No hay mejor descripción de la realidad humana que la ficción extraterrestre. En concreto, el pasaje más icónico de la novela Dune, cuando el joven Paul Atreides es sometido a una prueba por la reverenda madre de la siniestra secta que domina el universo. Paul debe meter la mano en una caja que le produce un dolor extremo, pero si cede a la tentación de retirarla, la sacerdotisa le clavará la aguja mortal con la que le roza la piel del cuello. Es el dilema de la agonía humana: aguantar un dolor irresistible o aceptar la muerte. La escena te revuelve las entrañas, despertando los miedos que tenías en la infancia a las jeringuillas, grabados a cuchillo en tu memoria, y los que te aguardan en la vejez, cada día más perfilados en tu conciencia. Al fin y al cabo, madurar es aceptar la muerte y rebelarse contra sus dolores.
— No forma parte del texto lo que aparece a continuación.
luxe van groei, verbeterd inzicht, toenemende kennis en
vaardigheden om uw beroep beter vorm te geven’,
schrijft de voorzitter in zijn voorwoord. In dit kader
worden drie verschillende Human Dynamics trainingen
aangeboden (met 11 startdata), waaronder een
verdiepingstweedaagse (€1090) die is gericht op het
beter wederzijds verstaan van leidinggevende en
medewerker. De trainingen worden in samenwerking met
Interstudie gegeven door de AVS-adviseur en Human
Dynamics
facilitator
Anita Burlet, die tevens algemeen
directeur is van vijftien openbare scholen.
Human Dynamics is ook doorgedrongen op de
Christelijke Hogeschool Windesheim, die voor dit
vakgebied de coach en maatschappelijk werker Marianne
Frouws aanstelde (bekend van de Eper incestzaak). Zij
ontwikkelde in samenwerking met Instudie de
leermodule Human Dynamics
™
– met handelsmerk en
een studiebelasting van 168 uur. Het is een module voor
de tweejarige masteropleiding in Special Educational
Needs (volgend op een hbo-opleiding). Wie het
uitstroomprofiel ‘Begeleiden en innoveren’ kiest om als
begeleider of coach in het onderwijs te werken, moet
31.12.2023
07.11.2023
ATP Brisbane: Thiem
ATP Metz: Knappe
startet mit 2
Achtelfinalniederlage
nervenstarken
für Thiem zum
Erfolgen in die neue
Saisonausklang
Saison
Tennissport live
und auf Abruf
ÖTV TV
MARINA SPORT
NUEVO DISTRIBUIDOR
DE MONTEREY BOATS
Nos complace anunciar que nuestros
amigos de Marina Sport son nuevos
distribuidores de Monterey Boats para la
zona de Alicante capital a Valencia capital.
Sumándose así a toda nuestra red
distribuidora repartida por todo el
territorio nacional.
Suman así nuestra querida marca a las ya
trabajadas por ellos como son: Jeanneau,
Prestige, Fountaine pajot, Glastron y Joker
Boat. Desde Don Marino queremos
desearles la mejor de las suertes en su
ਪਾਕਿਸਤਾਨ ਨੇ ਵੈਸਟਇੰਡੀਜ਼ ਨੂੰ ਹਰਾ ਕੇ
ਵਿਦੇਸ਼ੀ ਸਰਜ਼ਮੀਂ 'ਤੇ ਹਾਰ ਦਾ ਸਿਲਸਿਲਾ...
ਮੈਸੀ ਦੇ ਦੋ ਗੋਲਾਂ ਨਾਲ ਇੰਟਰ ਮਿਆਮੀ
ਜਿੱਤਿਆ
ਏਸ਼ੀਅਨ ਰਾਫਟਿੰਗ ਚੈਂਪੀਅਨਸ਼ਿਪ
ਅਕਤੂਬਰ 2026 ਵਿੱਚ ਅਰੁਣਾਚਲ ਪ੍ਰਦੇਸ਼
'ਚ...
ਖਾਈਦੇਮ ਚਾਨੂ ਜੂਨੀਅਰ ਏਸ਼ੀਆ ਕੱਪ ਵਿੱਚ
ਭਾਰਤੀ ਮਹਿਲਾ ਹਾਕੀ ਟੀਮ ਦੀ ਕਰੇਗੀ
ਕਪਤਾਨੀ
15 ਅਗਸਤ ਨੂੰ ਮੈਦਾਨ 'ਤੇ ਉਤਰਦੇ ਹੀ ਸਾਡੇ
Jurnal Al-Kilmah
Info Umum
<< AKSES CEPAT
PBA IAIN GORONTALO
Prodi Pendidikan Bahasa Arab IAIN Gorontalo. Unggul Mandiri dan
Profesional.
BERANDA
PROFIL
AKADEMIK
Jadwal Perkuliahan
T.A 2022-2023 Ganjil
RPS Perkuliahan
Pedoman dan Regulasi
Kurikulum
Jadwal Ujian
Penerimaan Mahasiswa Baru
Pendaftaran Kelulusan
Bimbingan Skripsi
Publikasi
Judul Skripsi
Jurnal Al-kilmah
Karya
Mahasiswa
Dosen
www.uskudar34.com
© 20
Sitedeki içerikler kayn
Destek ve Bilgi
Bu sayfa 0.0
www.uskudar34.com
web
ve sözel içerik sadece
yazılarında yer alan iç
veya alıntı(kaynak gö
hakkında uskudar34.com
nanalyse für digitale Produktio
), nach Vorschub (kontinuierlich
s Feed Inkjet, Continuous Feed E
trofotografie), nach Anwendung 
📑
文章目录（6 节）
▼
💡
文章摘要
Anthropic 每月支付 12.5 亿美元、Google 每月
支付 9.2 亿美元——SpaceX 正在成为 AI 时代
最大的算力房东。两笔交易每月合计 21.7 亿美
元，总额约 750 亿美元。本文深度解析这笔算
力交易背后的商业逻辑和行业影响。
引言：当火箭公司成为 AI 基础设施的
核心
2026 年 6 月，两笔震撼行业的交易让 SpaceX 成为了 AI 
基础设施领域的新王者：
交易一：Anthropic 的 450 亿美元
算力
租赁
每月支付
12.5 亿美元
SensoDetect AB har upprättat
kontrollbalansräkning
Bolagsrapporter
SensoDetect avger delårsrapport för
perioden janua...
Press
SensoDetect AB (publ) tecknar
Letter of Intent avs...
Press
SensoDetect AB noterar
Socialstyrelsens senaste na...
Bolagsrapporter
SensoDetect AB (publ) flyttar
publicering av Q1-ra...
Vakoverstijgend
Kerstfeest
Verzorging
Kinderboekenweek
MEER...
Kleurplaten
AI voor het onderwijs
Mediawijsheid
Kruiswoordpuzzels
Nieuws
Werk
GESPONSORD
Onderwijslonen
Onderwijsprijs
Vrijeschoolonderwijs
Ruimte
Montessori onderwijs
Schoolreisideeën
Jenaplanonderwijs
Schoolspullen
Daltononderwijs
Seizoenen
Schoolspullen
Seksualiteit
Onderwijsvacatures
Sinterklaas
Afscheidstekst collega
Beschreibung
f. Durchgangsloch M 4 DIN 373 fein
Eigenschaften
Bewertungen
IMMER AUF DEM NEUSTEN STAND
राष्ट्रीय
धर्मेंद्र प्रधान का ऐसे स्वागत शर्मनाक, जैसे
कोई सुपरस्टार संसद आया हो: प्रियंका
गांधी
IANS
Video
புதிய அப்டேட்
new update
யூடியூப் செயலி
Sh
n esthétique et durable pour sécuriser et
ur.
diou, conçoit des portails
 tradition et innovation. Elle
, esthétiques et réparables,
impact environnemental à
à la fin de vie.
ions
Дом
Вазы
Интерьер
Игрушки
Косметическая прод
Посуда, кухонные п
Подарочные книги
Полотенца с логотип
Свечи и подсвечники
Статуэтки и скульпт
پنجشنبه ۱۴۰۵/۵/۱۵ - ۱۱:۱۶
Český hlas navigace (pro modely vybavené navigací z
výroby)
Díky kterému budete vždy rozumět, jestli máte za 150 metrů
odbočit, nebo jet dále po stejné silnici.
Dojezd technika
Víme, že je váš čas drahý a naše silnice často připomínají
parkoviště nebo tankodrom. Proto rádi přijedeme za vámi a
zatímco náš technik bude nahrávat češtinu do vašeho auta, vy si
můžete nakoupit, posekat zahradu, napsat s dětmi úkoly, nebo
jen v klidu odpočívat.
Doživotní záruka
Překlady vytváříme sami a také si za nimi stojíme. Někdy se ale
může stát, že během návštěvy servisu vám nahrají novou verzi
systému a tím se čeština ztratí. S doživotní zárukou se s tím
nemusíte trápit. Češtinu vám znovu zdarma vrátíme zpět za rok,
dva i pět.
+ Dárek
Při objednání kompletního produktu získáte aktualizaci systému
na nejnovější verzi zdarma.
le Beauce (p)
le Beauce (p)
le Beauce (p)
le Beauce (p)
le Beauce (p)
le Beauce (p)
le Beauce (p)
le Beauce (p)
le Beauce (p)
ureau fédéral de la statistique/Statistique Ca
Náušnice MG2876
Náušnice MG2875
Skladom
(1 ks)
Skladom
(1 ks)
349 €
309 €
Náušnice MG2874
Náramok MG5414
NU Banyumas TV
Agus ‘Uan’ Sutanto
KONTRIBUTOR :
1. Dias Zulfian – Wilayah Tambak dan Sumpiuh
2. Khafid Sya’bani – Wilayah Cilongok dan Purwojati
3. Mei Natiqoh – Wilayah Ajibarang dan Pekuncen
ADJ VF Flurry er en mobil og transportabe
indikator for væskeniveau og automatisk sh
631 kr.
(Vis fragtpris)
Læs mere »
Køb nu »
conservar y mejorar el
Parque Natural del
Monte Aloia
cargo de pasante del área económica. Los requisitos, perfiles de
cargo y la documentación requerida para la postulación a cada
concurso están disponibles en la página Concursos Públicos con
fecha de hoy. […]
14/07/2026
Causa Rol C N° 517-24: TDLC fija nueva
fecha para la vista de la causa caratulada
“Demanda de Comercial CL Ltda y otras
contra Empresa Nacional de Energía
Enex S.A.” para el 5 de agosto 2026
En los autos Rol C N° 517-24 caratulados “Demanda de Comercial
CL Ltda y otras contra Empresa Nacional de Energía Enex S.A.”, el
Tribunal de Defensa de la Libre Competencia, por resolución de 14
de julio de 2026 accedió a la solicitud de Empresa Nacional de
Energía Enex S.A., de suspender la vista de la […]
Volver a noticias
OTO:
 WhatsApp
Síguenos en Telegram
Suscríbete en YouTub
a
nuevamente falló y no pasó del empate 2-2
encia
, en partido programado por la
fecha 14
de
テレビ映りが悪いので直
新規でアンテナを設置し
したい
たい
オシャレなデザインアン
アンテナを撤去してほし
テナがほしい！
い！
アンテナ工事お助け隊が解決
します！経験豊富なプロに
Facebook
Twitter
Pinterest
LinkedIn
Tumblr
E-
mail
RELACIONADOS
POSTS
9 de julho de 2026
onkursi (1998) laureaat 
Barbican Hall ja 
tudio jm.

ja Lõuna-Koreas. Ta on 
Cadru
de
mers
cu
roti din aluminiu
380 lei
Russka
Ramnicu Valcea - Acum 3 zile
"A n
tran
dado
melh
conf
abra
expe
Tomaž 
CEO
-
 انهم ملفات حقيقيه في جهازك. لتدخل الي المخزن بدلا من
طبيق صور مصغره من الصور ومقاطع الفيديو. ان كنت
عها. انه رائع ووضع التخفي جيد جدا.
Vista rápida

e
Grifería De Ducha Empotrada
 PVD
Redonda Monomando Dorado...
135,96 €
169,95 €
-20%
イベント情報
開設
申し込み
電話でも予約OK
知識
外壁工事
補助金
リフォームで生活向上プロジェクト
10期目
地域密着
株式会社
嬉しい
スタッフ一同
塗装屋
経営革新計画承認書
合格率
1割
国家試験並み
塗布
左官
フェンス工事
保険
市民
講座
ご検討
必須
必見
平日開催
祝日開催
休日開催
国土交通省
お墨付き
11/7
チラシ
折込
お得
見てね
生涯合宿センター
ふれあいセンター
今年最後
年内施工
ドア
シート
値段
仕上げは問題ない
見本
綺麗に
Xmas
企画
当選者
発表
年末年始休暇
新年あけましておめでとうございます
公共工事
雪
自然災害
La cuestión es cuánto debes sufrir. Por un lado, los analgésicos curan. Y los cirujanos insisten en que te los tomes tras una intervención porque el dolor estresa los tejidos y dificulta la cicatrización. Por el otro, vivimos una pandemia global de abuso farmacológico. La ola de adicciones a los opiáceos en EE UU causa unas 100 muertes al día. Y, en España, el exceso de analgésicos está detrás de fallos renales, insuficiencias cardíacas y el 12% de los ingresos hospitalarios. Y luego está la sobremedicación de patologías mentales. No es solo que, a las primeras de cambio, un facultativo recete antidepresivos. Es que el exceso de psicofármacos quizás deteriora, en lugar de remediar, nuestra salud mental. Y así, en la profesión médica, se abre camino una idea tan sutil como sensata: no hay que sufrir innecesariamente, pero no todo malestar físico o psicológico tiene que ser paliado con un fármaco.
Y esta regla debe viajar al cuerpo social. Porque la política no es, como decían los ilustrados, el arte de hacer feliz a las personas, sino más bien la (pseudo)ciencia de hacernos menos infelices. Con lo que, por una parte, tienen razón los médicos economistas que, visto el padecimiento innecesario que nos produjeron las medidas de austeridad en la crisis financiera de 2008, prescriben políticas contra el dolor. Los fondos Next Generation parecen anestésicos necesarios. Pero, por otra parte, escuchemos también a los economistas que, como Martin Wolf, señalan que el mundo acumula hoy una deuda pública no vista desde 1945, cuando habíamos sufrido la herida más grave de la historia. Con lo que quizás debemos ajustar el paracetamol del gasto público y recurrir más a la psicología.